### Text excerpt

Sometimes a guess just pans out. In the case of the World Tree, sometimes if you feed it a little educated guess, you find something—in this case the solid link to one of my grandmothers. And the Tiptons are a fun link to follow because they married interesting people. The original name was de Tiburton, English, and I’ve found the point at which the name changed. I don’t know why it changed from de Tiberton to Tipton, but given that it happened before the English Civil War, when some families were in upheaval, and others were running for their lives—before this, well, likely there was likely somebody born on the wrong side of the blanket…or the family land went to another branch, also possible.
My paternal grandmother remains a mystery, but I’m still hoping.
Well, Jane and I have proved to be related yet one more time: she just picked up a bunch of my ancestors. I *wish* this program had a “fill in” feature for when you get to somebody whose tree is well-known.
I *love* ancestry.com–but!
I can understand the delightful grandpa and gran who are doing this for a hobby and do not know (naturally, not being linguists) that Hrolf, Rollo, Ralph, Rollon, and Raul, and Raoul are all the same name. I can understand that they don’t get the titles right, and that not all the children in the family are ‘lord’ this and that.
I do have problems with the person, evidently Nordic-descended, who has helpfully filled in Mrs. Male Name for every available wife-slot, which has to be carefully cancelled out throughout a database of hundreds of years.
With the same person, I believe, who has Hilda Roricksson…instead of Hilda Roricksdatter or -dottir. Gender matters, and it really stops the ‘bot dead when its search runs into a roadblock like that.

### Dataset extract
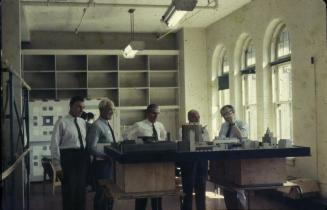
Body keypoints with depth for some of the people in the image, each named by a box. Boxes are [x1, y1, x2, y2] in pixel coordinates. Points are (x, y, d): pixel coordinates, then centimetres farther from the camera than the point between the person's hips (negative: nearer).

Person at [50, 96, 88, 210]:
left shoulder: (83, 122, 10)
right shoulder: (62, 122, -6)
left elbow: (87, 141, 10)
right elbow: (54, 144, -8)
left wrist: (88, 157, 5)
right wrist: (57, 164, -10)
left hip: (83, 157, 5)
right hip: (68, 157, -5)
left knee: (81, 188, 14)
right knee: (69, 189, 4)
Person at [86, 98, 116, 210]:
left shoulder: (107, 125, 12)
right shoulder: (97, 126, -15)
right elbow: (92, 148, -20)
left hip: (110, 163, 9)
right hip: (102, 164, -9)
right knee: (101, 193, 0)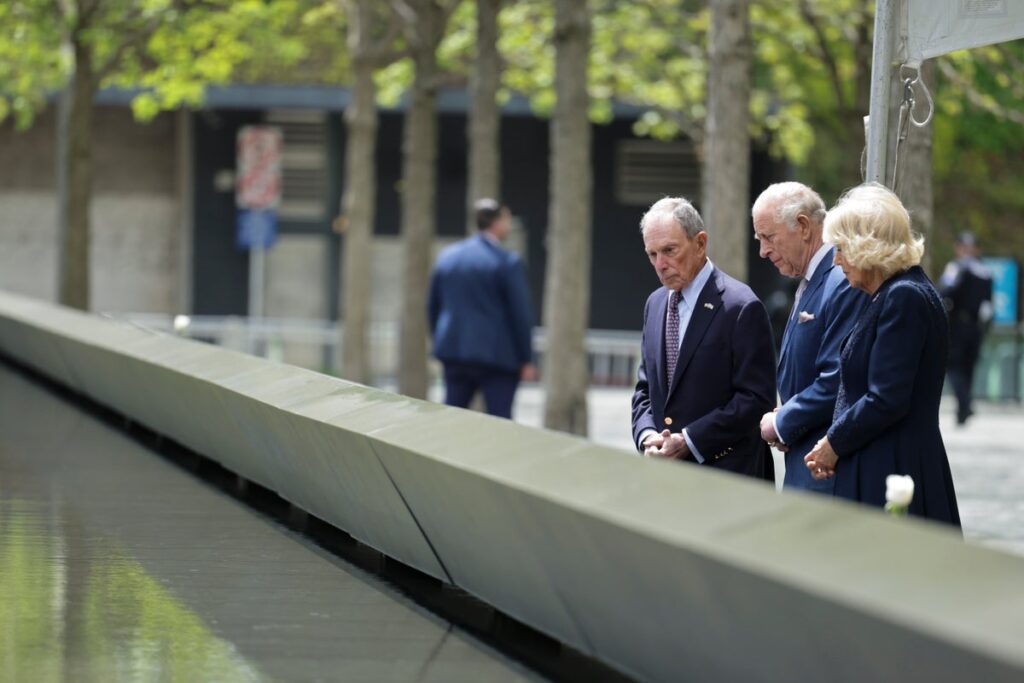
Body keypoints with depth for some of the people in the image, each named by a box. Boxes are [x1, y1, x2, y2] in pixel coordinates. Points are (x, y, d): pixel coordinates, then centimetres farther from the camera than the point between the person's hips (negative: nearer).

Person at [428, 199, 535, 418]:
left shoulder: (447, 256, 8)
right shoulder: (507, 262, -10)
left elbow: (433, 306, 14)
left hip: (454, 352, 6)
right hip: (497, 357, -6)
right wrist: (526, 360, -3)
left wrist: (442, 346, 23)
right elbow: (520, 313, -10)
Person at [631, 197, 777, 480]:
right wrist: (646, 436, -1)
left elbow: (756, 398, -12)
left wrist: (688, 441, -15)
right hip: (663, 473, 6)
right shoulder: (655, 303, 14)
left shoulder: (741, 307, -9)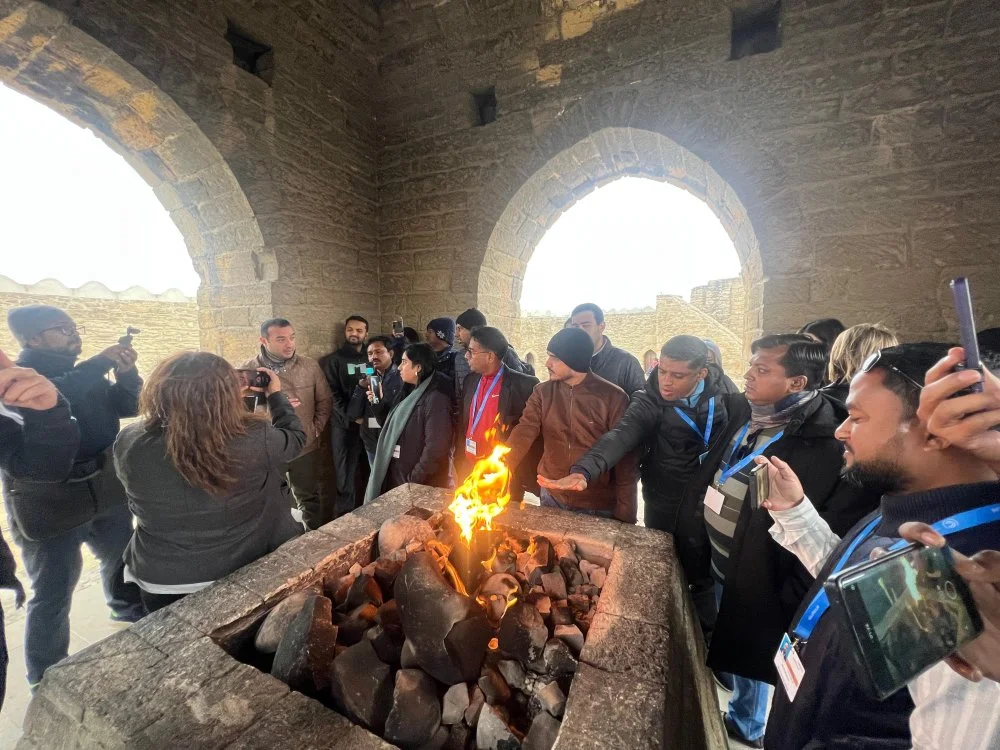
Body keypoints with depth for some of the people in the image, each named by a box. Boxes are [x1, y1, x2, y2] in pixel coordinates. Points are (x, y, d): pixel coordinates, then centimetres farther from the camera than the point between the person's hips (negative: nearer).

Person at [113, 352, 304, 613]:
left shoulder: (129, 443, -21)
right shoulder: (255, 439, -28)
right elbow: (295, 438, -6)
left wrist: (186, 400, 12)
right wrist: (276, 395, 7)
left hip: (160, 582, 2)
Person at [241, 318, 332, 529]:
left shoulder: (310, 365, -3)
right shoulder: (246, 370, -7)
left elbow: (325, 401, 5)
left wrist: (315, 430, -2)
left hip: (305, 448, 1)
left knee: (309, 499, 16)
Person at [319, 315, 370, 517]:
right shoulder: (334, 359, 6)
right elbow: (333, 393, -2)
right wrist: (350, 417, -11)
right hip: (344, 423, -2)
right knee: (345, 472, -2)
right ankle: (345, 514, 10)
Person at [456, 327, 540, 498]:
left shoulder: (524, 385, -14)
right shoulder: (471, 381, 5)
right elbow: (463, 424, 12)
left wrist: (529, 476, -9)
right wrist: (459, 462, 11)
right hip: (469, 470, 6)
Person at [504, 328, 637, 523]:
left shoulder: (613, 397, -14)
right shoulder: (543, 392, -4)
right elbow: (523, 435, -12)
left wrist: (625, 511, -8)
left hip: (598, 506, -3)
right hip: (551, 496, 3)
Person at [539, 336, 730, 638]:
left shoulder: (722, 393, -6)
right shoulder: (650, 402, -16)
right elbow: (621, 436, -31)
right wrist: (584, 470, -47)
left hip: (712, 506, 2)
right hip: (664, 509, -1)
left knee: (703, 577, 16)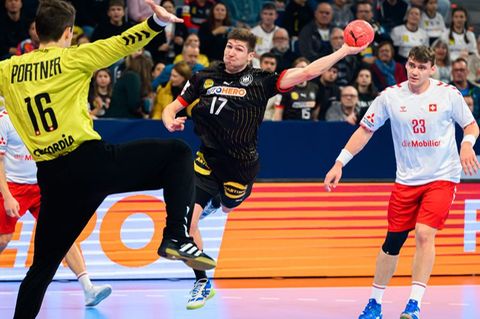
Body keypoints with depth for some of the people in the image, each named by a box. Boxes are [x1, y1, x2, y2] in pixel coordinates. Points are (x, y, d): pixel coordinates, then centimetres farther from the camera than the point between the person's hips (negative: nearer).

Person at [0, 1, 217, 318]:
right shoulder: (72, 58, 1)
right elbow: (121, 45, -6)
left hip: (53, 179, 4)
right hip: (91, 160, -4)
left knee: (43, 265, 15)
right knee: (178, 153, 6)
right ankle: (176, 238, -8)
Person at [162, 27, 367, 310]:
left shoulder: (260, 81, -9)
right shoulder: (204, 77, -2)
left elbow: (307, 72, -14)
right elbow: (172, 108, 4)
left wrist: (345, 51, -18)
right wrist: (171, 122, -20)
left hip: (240, 165, 0)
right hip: (208, 158, 0)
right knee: (187, 220, -12)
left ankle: (214, 200, 61)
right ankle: (203, 283, 8)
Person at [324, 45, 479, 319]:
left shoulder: (448, 94, -5)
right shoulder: (390, 97, -2)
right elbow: (365, 130, 6)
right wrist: (339, 163, 1)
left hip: (442, 177, -2)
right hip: (406, 180, 2)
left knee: (424, 234, -20)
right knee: (393, 240, 5)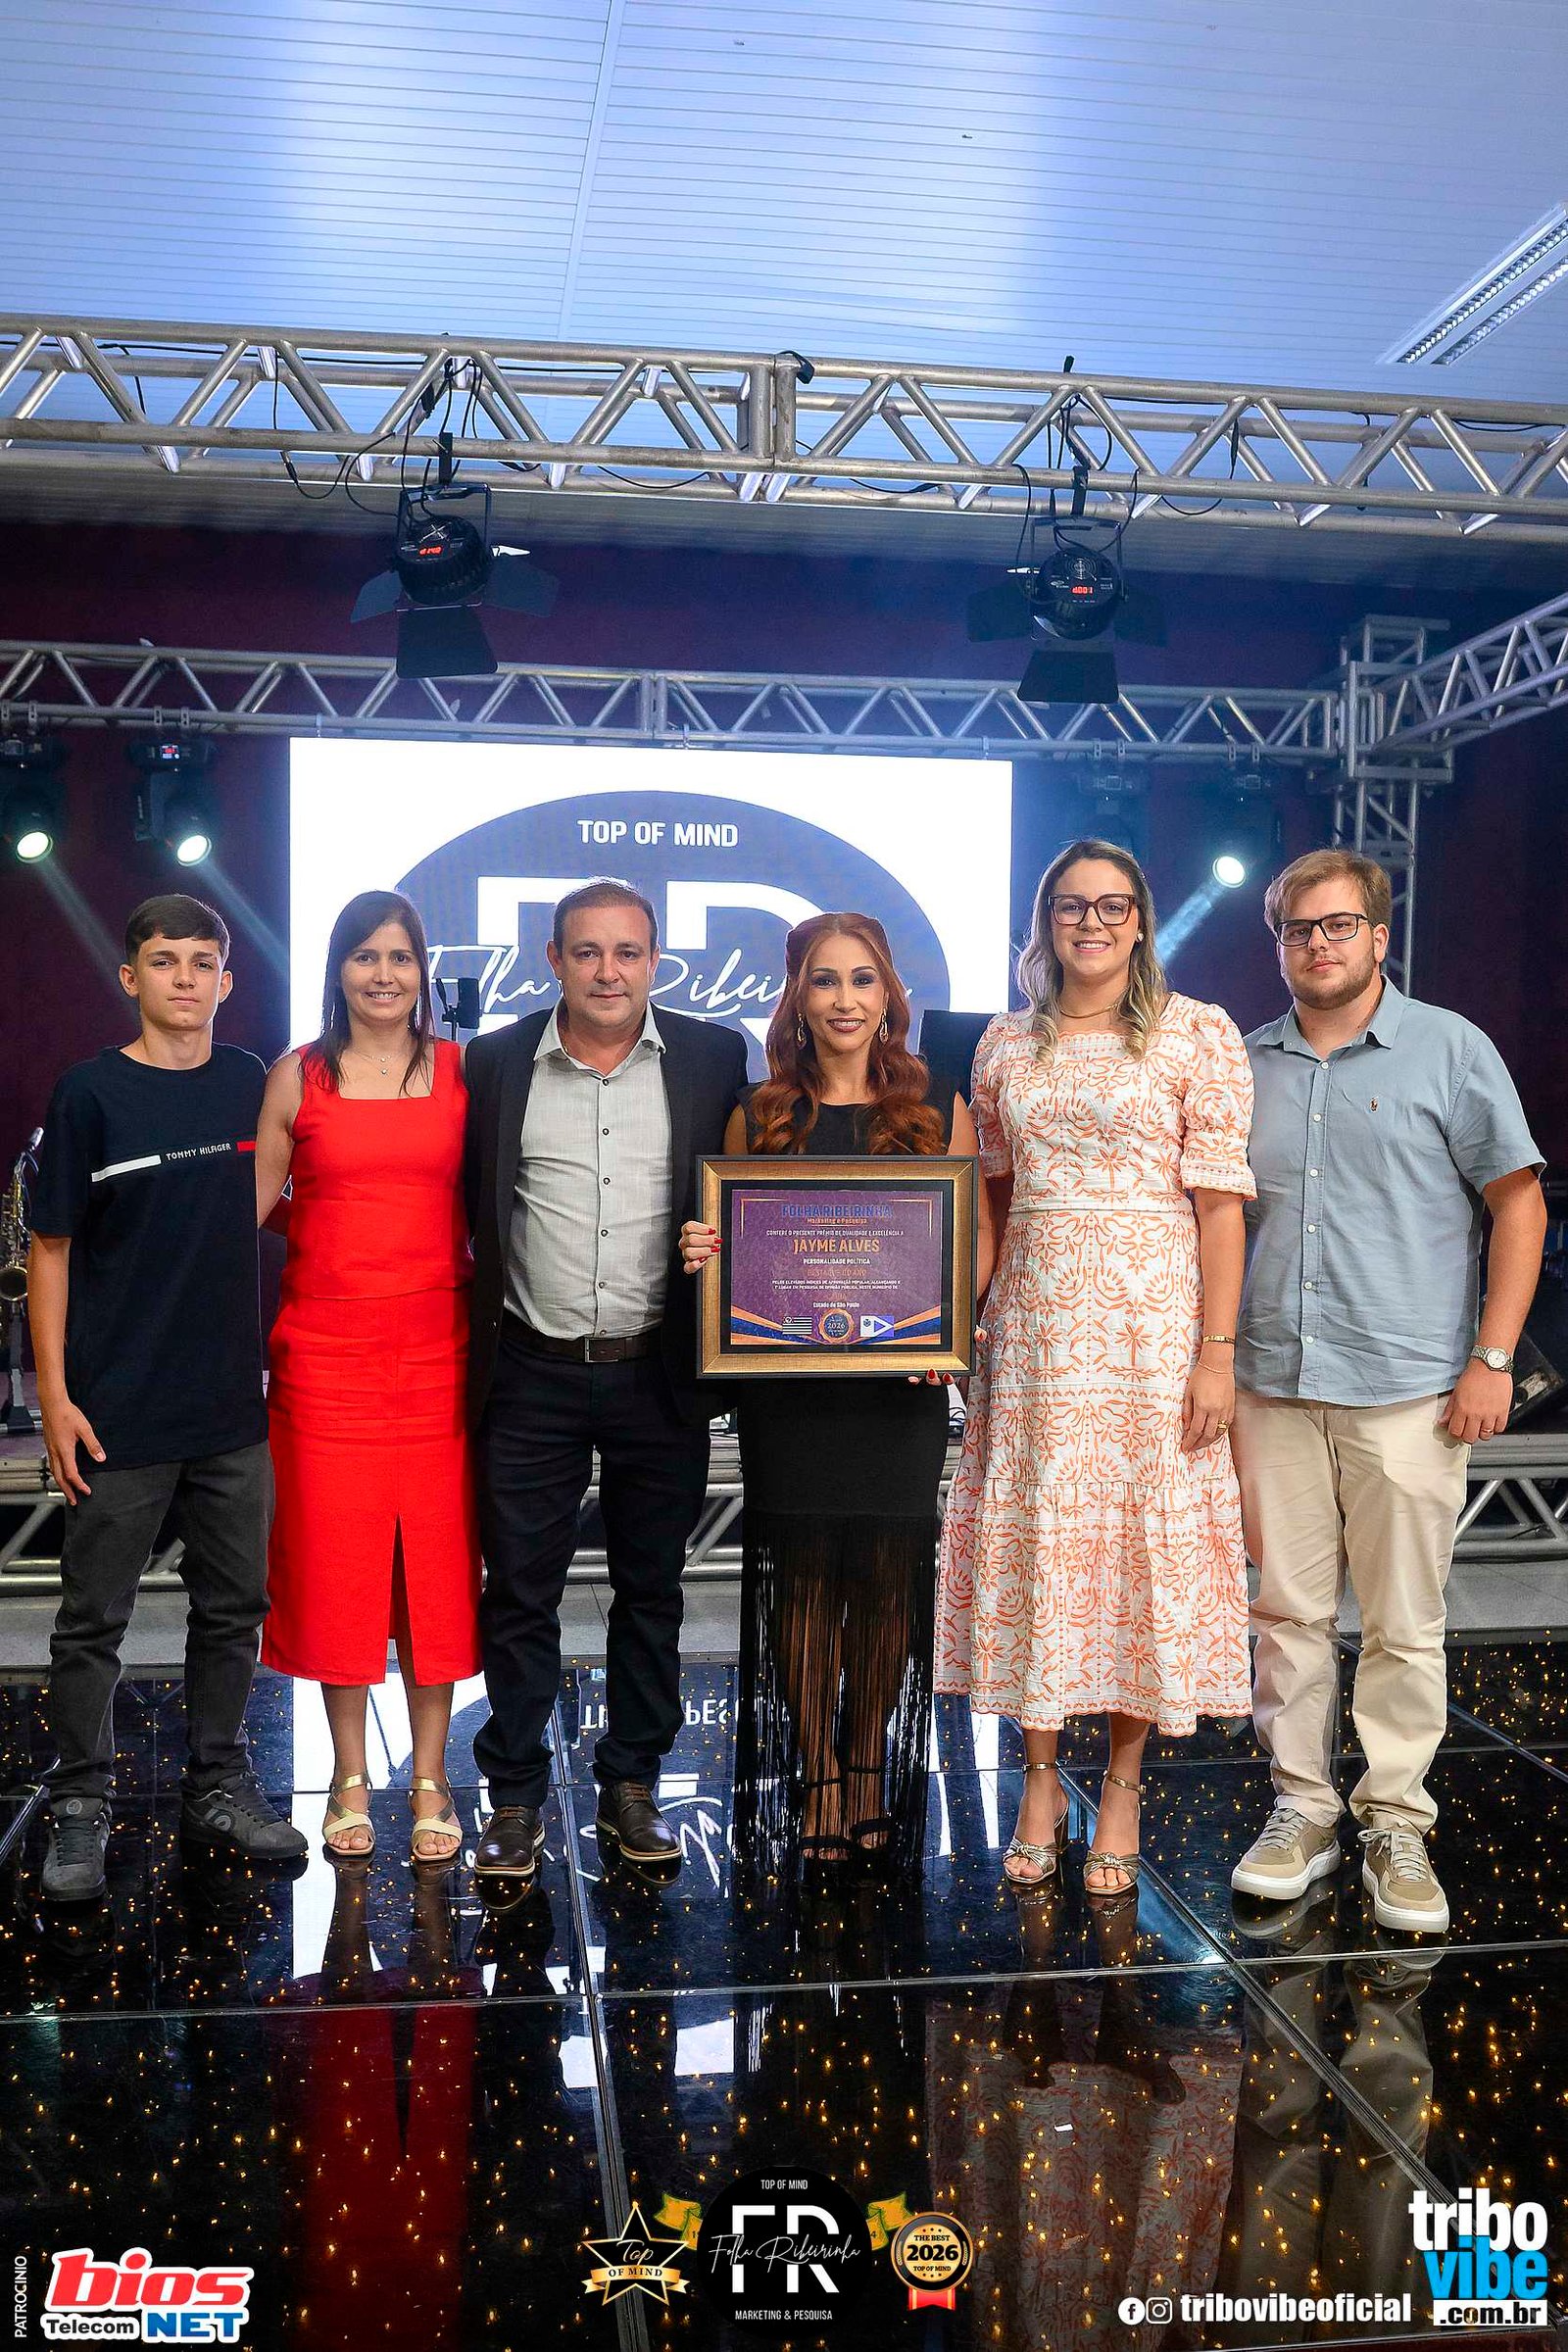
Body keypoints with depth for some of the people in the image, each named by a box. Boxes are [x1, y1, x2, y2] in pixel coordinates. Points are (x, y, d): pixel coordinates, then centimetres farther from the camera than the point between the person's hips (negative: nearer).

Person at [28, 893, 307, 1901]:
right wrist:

### What you are asked to do
Please answer these questions from the genealogy post above:
(a) Which of the writer's grandparents remains a mystery?
(b) What feature does the writer wish the program had?
(c) What forms of the name does the writer give in place of Hilda Roricksson?

### Expected output
(a) The writer's paternal grandmother.
(b) A "fill in" feature for when you get to somebody whose tree is well-known.
(c) Hilda Roricksdatter or -dottir.